[Start of section]
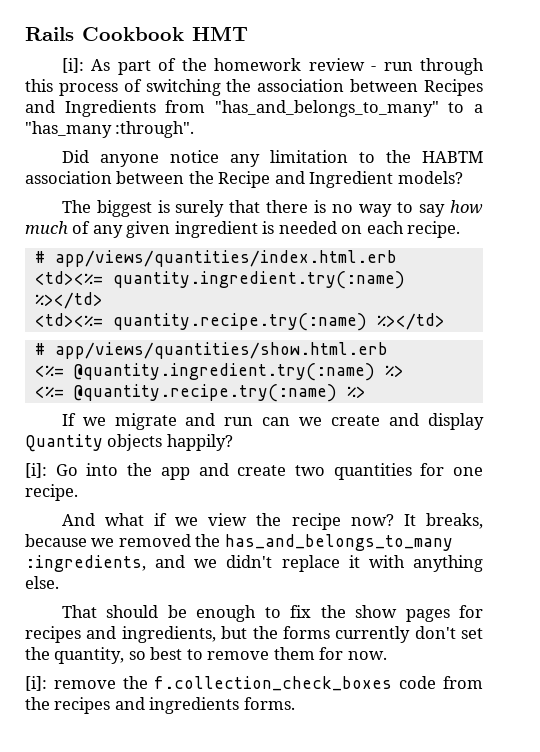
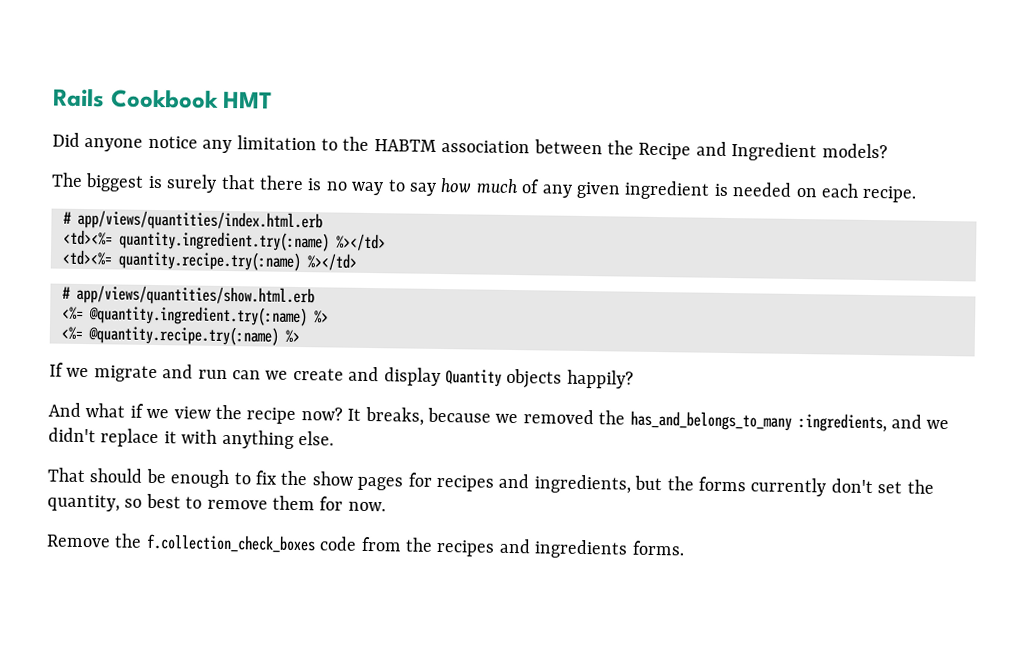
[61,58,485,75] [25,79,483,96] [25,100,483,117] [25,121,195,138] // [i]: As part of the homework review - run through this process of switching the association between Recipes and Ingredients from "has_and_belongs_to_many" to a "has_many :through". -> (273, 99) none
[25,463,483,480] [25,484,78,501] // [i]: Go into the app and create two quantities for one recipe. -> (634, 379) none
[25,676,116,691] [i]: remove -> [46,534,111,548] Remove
[End of section]
[Start of section]
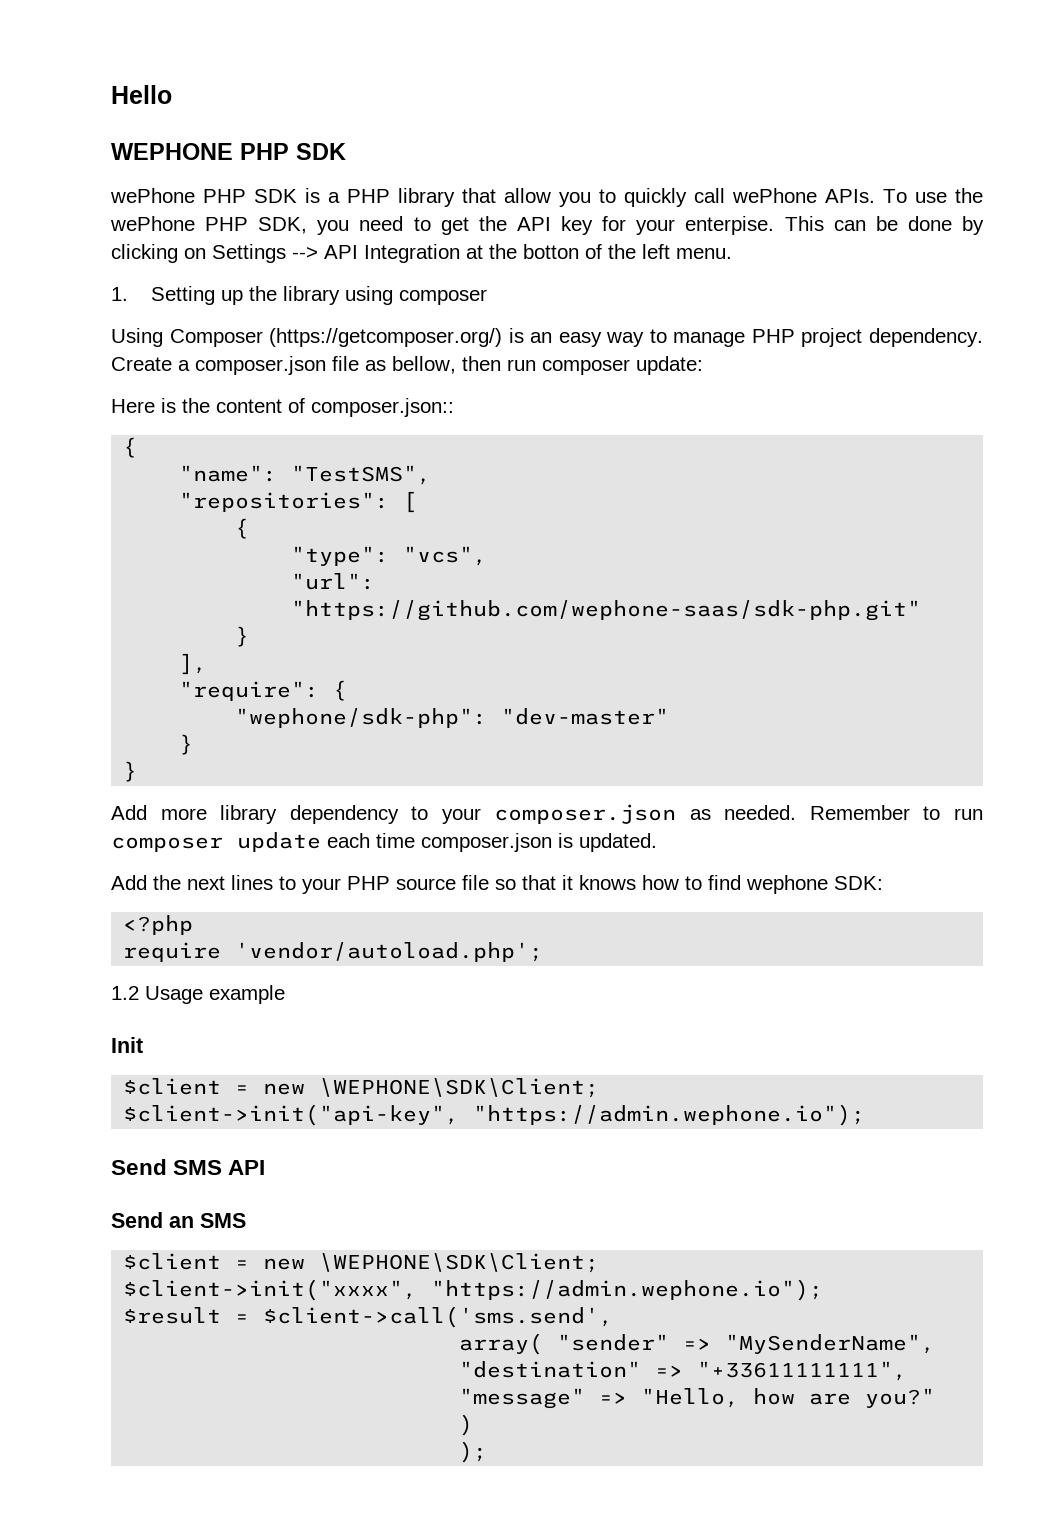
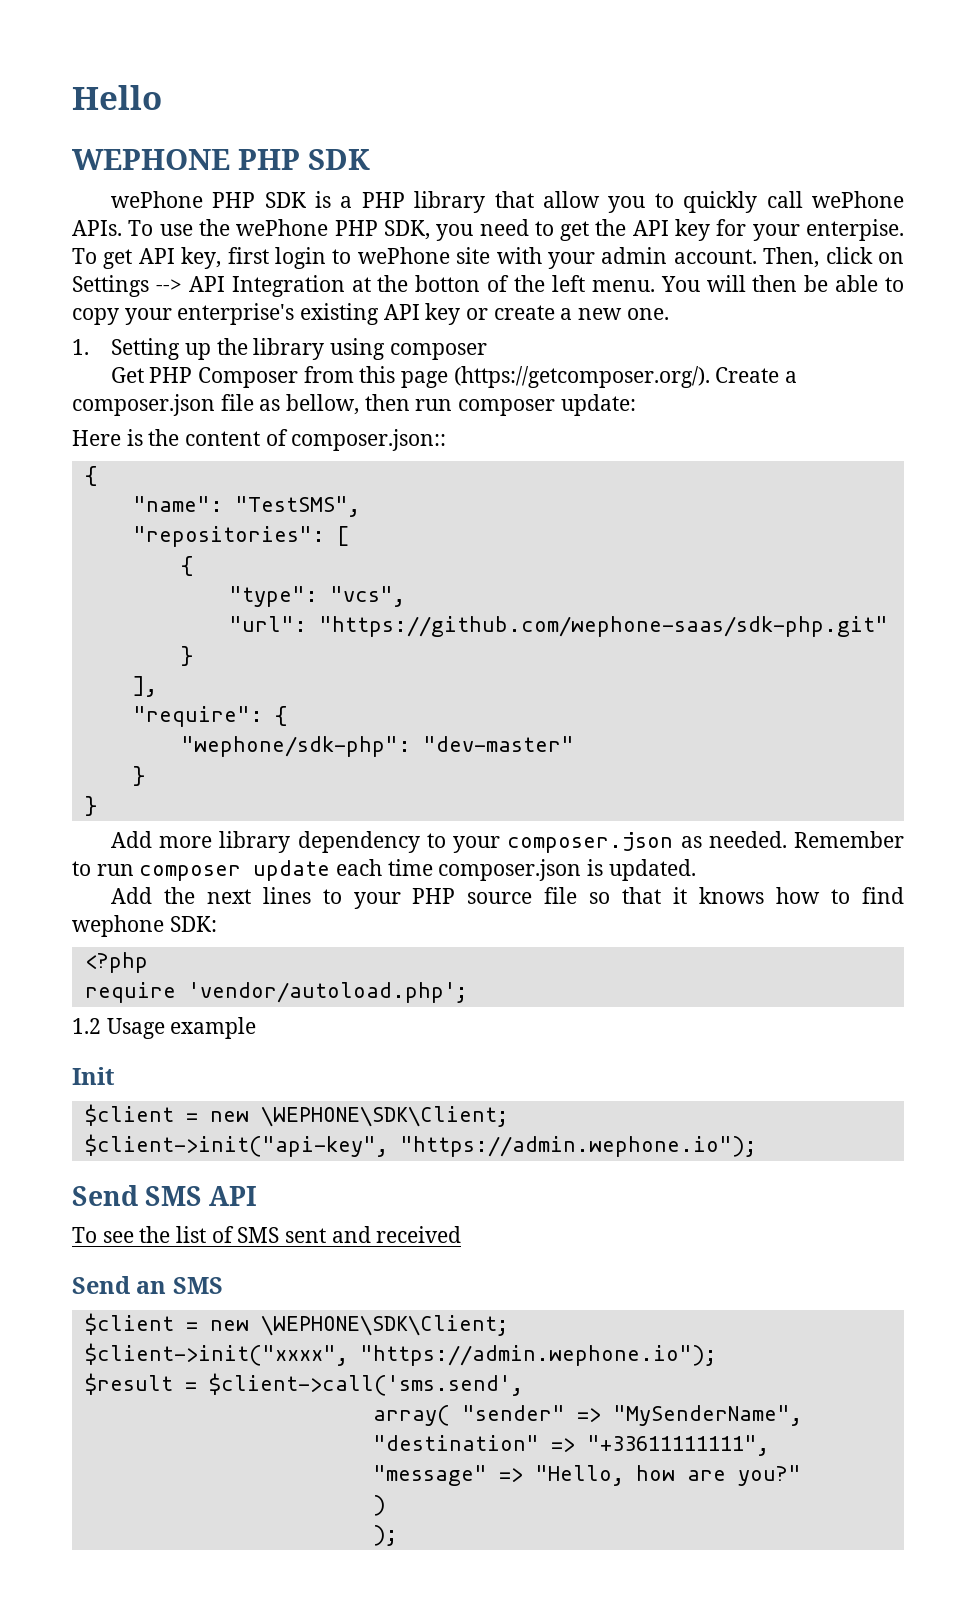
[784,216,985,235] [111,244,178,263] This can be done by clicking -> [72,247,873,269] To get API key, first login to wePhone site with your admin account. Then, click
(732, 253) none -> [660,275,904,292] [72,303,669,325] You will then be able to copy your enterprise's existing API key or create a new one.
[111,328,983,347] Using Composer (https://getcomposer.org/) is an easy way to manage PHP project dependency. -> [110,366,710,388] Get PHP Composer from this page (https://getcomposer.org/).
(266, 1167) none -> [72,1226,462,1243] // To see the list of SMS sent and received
[End of section]
Prompt: Show every line of the records above that contains the word "your".

Output for this task:
[784,216,985,235] [111,244,178,263] This can be done by clicking -> [72,247,873,269] To get API key, first login to wePhone site with your admin account. Then, click
(732, 253) none -> [660,275,904,292] [72,303,669,325] You will then be able to copy your enterprise's existing API key or create a new one.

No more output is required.